■ Required action ■
Print everything in the data below, from the line containing "Column: Volume (kL)." down to the line containing "Recorded: 5571.4097 kL", with both of those lines included and every character reproduced unchanged.

■ Dataset extract ■
--------

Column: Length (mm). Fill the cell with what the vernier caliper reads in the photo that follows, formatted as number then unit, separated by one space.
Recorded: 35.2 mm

--------

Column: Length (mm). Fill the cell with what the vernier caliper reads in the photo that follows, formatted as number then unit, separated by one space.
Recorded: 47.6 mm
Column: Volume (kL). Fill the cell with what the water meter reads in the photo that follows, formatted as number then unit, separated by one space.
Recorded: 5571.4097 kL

--------

■ Your solution ■
Column: Volume (kL). Fill the cell with what the water meter reads in the photo that follows, formatted as number then unit, separated by one space.
Recorded: 5571.4097 kL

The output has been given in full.